PROBLEM STATEMENT: Copy each line that includes the string "PlayStation" from the material into your answer.

EXERCISE INPUTS START

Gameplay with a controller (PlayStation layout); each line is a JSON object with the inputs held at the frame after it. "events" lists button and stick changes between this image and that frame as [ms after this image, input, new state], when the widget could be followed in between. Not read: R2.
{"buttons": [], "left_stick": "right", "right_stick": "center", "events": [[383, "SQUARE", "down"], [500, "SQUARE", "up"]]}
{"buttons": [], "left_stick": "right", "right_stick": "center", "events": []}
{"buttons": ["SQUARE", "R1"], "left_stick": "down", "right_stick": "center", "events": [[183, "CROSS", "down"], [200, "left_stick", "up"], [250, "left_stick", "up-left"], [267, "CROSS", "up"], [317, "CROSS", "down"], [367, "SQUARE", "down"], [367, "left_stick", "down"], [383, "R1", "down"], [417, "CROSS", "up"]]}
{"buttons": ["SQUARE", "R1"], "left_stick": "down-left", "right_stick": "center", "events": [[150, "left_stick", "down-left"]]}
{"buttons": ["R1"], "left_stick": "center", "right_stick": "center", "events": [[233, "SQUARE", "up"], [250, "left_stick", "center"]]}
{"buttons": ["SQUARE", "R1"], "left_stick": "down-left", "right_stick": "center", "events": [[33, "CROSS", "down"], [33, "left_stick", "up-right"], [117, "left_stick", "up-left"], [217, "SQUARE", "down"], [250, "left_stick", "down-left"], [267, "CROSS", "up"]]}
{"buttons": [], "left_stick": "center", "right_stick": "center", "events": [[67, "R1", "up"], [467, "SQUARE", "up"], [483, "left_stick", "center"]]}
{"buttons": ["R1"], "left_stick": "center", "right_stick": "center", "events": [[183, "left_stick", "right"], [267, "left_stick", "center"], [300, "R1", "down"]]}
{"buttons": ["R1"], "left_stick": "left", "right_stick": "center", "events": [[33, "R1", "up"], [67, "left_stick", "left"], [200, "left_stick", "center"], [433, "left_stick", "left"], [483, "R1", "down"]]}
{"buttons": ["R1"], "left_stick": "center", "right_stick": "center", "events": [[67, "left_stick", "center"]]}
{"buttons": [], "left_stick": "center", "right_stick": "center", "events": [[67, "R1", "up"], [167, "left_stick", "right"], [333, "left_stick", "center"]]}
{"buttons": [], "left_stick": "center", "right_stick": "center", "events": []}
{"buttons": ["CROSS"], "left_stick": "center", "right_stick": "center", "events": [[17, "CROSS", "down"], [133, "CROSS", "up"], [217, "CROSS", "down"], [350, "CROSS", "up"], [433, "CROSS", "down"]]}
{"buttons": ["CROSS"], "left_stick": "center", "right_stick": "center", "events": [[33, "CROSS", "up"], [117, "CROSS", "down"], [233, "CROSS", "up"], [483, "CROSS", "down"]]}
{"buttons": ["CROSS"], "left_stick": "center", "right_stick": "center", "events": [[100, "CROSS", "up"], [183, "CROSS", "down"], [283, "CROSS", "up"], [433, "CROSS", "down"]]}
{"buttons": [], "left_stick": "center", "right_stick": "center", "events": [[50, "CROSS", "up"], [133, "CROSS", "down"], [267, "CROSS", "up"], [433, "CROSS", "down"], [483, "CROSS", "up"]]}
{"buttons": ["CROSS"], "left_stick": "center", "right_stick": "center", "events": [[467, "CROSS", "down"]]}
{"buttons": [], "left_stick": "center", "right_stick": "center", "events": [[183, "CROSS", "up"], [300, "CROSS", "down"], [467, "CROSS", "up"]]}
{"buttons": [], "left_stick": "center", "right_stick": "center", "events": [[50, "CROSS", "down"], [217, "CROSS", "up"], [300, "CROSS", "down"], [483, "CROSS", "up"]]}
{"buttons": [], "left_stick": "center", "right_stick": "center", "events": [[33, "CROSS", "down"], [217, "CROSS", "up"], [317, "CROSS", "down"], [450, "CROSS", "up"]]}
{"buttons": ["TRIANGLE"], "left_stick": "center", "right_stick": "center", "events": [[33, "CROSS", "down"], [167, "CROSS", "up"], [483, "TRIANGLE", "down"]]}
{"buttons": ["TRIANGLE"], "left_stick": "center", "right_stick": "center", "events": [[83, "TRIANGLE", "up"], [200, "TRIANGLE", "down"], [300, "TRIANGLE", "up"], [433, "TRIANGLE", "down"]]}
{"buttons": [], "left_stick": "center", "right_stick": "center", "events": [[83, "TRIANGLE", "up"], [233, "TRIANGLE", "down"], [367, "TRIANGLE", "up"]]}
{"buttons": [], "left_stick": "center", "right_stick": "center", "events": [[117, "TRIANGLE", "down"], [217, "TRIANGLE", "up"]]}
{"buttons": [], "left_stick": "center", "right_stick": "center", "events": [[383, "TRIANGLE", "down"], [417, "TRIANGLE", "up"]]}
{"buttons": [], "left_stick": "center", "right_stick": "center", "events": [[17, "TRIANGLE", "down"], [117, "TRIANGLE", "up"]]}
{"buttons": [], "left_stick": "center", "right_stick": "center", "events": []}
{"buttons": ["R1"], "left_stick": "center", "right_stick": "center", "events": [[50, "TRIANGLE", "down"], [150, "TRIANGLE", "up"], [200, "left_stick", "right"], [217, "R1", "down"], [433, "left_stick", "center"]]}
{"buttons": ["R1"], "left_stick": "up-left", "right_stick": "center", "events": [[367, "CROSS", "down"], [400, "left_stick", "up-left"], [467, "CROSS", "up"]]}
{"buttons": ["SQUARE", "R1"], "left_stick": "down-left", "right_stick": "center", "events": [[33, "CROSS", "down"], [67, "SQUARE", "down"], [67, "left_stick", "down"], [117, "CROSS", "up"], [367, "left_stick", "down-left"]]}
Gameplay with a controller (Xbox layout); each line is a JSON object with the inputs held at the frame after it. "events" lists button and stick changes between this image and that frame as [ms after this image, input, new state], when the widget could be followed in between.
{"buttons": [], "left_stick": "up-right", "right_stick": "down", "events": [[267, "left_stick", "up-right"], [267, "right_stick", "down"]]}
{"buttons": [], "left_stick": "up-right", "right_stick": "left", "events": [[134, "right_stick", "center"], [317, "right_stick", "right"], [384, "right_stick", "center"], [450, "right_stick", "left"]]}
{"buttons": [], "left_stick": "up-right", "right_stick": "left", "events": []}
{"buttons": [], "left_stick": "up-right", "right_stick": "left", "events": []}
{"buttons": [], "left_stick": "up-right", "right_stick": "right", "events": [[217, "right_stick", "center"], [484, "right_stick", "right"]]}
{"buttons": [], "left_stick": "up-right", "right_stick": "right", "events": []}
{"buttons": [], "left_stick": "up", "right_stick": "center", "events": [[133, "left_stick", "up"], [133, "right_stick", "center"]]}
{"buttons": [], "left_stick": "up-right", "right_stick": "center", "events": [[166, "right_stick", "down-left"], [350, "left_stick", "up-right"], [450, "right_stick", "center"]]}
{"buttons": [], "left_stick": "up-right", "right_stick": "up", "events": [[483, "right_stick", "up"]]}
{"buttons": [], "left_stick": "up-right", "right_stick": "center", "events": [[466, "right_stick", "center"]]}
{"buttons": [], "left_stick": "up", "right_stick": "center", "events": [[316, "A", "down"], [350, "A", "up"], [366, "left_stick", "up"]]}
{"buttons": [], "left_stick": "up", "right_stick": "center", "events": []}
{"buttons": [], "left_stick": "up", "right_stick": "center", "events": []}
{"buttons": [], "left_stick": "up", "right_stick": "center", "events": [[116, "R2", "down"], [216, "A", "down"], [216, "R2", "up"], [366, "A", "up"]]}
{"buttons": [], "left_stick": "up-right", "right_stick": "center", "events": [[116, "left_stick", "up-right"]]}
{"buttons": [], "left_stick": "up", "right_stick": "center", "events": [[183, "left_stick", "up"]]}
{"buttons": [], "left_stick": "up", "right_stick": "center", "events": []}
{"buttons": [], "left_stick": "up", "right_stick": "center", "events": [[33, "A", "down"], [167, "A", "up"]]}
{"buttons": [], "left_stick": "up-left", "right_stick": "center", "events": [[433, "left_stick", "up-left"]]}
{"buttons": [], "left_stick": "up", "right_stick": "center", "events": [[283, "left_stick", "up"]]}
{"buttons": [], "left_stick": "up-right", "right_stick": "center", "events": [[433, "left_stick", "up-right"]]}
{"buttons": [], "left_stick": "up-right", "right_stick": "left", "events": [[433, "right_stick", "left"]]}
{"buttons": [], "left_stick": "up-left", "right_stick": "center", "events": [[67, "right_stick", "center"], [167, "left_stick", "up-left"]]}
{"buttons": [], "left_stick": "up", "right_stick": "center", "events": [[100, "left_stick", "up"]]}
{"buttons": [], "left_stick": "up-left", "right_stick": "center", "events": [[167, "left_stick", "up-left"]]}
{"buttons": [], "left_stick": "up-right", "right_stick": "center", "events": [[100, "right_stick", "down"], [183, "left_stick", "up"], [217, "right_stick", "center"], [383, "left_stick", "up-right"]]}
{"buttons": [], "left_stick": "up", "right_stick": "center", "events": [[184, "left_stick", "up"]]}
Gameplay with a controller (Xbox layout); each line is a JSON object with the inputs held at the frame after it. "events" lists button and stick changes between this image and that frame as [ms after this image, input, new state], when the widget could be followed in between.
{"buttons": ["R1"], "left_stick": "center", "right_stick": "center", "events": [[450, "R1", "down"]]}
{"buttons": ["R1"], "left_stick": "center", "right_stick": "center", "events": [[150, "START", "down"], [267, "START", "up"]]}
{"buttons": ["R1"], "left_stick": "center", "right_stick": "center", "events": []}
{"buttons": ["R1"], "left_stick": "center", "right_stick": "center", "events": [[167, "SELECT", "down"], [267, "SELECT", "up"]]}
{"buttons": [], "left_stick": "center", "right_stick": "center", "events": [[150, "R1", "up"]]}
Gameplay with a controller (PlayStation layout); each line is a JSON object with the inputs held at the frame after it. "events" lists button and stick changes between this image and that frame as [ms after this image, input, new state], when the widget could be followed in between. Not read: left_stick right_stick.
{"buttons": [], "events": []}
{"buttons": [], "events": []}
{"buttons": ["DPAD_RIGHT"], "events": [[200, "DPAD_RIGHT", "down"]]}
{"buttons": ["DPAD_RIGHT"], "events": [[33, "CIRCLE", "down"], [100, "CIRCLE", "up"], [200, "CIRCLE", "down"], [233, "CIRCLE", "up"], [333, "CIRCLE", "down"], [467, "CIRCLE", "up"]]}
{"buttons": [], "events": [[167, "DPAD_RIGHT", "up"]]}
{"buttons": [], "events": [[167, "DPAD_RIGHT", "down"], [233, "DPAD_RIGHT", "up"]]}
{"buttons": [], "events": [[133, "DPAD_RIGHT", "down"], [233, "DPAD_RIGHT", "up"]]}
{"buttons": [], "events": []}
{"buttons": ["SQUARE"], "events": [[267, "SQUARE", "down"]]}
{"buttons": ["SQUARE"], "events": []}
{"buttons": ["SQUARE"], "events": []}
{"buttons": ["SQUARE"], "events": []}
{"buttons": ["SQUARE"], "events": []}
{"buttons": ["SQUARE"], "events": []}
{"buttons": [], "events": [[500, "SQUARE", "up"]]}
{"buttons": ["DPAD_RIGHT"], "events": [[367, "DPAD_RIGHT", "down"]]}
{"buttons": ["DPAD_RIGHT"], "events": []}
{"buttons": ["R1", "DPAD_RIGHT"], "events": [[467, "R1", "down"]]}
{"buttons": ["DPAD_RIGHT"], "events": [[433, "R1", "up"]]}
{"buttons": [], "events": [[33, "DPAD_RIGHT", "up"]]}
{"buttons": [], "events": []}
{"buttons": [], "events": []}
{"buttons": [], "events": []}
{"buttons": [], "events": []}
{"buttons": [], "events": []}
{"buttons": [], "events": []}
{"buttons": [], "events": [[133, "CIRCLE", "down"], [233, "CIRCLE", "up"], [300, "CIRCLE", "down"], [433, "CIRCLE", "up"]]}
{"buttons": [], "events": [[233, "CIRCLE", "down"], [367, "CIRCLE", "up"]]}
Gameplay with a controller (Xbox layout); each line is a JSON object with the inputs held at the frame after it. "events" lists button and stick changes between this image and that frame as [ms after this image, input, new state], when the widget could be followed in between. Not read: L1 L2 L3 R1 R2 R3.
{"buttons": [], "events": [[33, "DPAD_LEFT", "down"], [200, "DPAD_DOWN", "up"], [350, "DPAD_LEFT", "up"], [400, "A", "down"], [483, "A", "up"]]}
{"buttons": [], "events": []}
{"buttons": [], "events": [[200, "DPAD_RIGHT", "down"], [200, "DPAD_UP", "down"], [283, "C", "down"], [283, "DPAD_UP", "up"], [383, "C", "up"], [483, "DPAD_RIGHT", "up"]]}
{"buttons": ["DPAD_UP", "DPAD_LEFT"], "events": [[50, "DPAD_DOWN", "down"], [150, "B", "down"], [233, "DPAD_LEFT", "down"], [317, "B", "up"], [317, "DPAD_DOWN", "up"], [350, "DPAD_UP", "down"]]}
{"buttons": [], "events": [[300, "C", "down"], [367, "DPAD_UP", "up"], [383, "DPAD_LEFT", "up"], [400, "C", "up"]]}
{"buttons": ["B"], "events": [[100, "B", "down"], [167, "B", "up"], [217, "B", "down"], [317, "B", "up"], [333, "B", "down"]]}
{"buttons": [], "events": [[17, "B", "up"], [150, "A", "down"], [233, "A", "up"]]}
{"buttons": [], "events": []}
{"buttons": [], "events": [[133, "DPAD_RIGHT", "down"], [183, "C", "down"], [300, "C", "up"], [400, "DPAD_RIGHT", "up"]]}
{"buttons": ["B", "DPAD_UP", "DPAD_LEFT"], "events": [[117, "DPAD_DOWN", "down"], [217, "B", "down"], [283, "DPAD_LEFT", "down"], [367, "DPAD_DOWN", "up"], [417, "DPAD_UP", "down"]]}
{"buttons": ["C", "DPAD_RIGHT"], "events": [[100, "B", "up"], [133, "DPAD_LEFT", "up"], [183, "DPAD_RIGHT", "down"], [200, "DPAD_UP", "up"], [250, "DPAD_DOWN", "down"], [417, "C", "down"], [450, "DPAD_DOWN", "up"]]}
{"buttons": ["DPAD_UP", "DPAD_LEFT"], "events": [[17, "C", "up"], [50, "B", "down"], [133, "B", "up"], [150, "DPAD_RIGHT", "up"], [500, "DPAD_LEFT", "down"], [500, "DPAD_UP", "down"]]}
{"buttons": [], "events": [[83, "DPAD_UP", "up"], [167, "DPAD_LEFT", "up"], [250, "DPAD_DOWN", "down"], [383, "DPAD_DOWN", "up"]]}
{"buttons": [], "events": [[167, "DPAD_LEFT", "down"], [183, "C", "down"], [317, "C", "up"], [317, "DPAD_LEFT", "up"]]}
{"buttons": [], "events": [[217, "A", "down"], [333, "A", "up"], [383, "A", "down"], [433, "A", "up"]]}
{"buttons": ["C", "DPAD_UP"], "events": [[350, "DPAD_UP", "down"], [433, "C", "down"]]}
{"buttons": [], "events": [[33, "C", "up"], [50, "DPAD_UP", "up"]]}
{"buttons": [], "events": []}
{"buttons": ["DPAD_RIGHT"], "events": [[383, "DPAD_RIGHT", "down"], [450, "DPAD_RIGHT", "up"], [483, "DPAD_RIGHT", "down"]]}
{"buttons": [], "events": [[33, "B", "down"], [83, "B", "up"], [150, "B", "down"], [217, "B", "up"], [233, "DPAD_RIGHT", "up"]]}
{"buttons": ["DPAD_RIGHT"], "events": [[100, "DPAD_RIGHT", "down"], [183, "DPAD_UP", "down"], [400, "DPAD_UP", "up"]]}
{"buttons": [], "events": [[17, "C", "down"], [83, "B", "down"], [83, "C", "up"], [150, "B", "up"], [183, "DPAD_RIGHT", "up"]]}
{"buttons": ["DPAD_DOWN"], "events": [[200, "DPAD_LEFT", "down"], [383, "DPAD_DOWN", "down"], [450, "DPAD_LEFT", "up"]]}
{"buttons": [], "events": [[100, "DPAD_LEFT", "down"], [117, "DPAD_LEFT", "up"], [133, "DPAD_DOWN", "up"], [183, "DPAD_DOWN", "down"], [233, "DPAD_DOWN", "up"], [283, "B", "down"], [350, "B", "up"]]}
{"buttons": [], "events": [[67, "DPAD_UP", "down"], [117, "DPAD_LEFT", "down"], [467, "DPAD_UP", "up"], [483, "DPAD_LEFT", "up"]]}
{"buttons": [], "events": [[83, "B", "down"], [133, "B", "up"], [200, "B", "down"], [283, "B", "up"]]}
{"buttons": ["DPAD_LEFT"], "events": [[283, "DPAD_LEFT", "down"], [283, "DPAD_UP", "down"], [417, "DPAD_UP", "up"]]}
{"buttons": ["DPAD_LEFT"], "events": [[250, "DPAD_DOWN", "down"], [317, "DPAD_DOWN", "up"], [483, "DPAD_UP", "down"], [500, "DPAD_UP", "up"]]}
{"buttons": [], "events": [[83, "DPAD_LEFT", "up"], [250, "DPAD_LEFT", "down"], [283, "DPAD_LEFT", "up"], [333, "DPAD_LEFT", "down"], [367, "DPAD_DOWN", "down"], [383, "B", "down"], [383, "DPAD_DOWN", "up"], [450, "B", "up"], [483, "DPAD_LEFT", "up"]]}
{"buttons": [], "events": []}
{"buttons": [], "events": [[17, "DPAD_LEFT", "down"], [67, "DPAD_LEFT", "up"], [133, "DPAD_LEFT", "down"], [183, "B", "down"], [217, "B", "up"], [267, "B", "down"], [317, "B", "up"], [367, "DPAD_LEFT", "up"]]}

EXERCISE INPUTS END

EXERCISE ANSWER:
Gameplay with a controller (PlayStation layout); each line is a JSON object with the inputs held at the frame after it. "events" lists button and stick changes between this image and that frame as [ms after this image, input, new state], when the widget could be followed in between. Not read: R2.
Gameplay with a controller (PlayStation layout); each line is a JSON object with the inputs held at the frame after it. "events" lists button and stick changes between this image and that frame as [ms after this image, input, new state], when the widget could be followed in between. Not read: left_stick right_stick.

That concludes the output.